**Data for analysis**
□ □ □ □ □

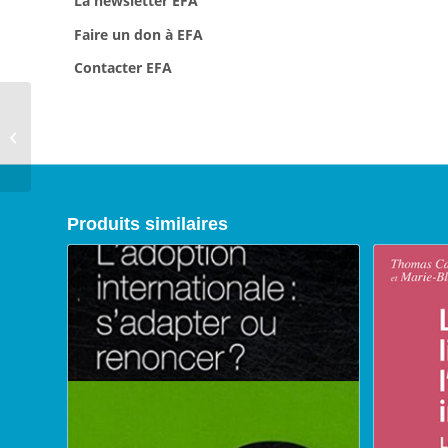
La newsletter EFA
Faire un don à EFA
Contacter EFA
Les premiers liens dans
l’adoption
internationale, 2015
Produits similaires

□ □ □ □ □

**Requirement**
Every line from the one containing "Contacter EFA" to the end of the material above must be written out exactly. Nothing else is wanted.

**Problem solution**
Contacter EFA
Les premiers liens dans
l’adoption
internationale, 2015
Produits similaires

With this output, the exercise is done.